● Task: Swap every "IT Channel News" for "ICN" in the text of the material below, change nothing else, and write that text out again without the pictures.

● Supplied records:
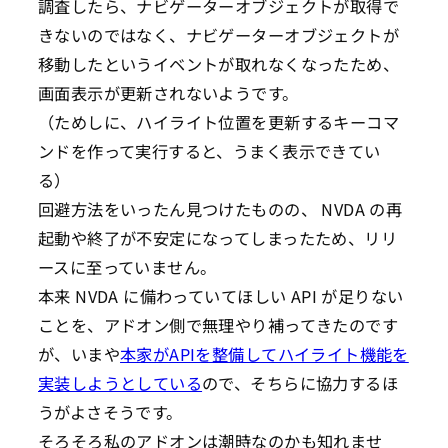
調査したら、ナビゲーターオブジェクトが取得で
きないのではなく、ナビゲーターオブジェクトが
移動したというイベントが取れなくなったため、
画面表示が更新されないようです。
（ためしに、ハイライト位置を更新するキーコマ
ンドを作って実行すると、うまく表示できてい
る）
回避方法をいったん見つけたものの、 NVDA の再
起動や終了が不安定になってしまったため、リリ
ースに至っていません。
本来 NVDA に備わっていてほしい API が足りない
ことを、アドオン側で無理やり補ってきたのです
が、いまや
本家がAPIを整備してハイライト機能を
実装しようとしている
ので、そちらに協力するほ
うがよさそうです。
そろそろ私のアドオンは潮時なのかも知れませ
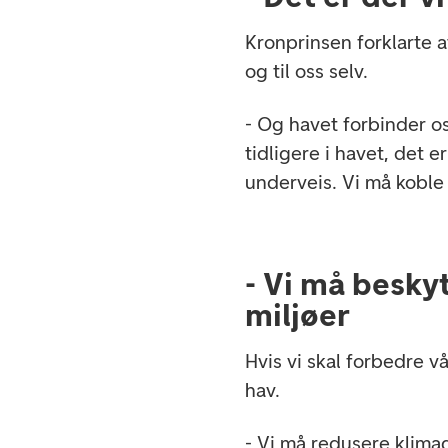
Kronprinsen forklarte a
og til oss selv.
- Og havet forbinder os
tidligere i havet, det er 
underveis. Vi må koble 
- Vi må besky
miljøer
Hvis vi skal forbedre vå
hav.
- Vi må redusere klima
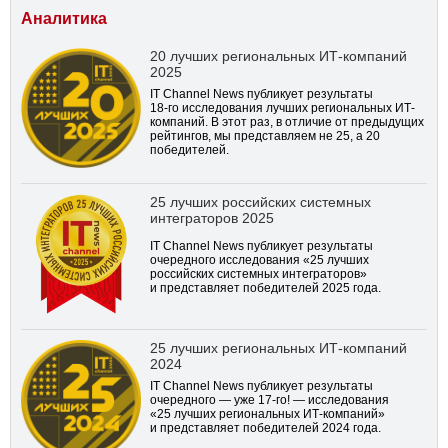
Аналитика
20 лучших региональных ИТ-компаний
2025
IT Channel News публикует результаты
18-го
исследования лучших региональных ИТ-
компаний. В этот раз, в отличие от предыдущих
рейтингов, мы представляем не 25, а 20
победителей.
25 лучших российских системных
интеграторов 2025
IT Channel News публикует результаты
очередного исследования «25 лучших
российских системных интеграторов»
и представляет победителей 2025 года.
25 лучших региональных ИТ-компаний
2024
IT Channel News публикует результаты
очередного — уже
17-го!
— исследования
«25 лучших региональных ИТ-компаний»
и представляет победителей 2024 года.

● Answer to the problem:
調査したら、ナビゲーターオブジェクトが取得で
きないのではなく、ナビゲーターオブジェクトが
移動したというイベントが取れなくなったため、
画面表示が更新されないようです。
（ためしに、ハイライト位置を更新するキーコマ
ンドを作って実行すると、うまく表示できてい
る）
回避方法をいったん見つけたものの、 NVDA の再
起動や終了が不安定になってしまったため、リリ
ースに至っていません。
本来 NVDA に備わっていてほしい API が足りない
ことを、アドオン側で無理やり補ってきたのです
が、いまや
本家がAPIを整備してハイライト機能を
実装しようとしている
ので、そちらに協力するほ
うがよさそうです。
そろそろ私のアドオンは潮時なのかも知れませ
Kronprinsen forklarte a
og til oss selv.
- Og havet forbinder os
tidligere i havet, det er 
underveis. Vi må koble 
- Vi må besky
miljøer
Hvis vi skal forbedre vå
hav.
- Vi må redusere klima
Аналитика
20 лучших региональных ИТ-компаний
2025
ICN публикует результаты
18-го
исследования лучших региональных ИТ-
компаний. В этот раз, в отличие от предыдущих
рейтингов, мы представляем не 25, а 20
победителей.
25 лучших российских системных
интеграторов 2025
ICN публикует результаты
очередного исследования «25 лучших
российских системных интеграторов»
и представляет победителей 2025 года.
25 лучших региональных ИТ-компаний
2024
ICN публикует результаты
очередного — уже
17-го!
— исследования
«25 лучших региональных ИТ-компаний»
и представляет победителей 2024 года.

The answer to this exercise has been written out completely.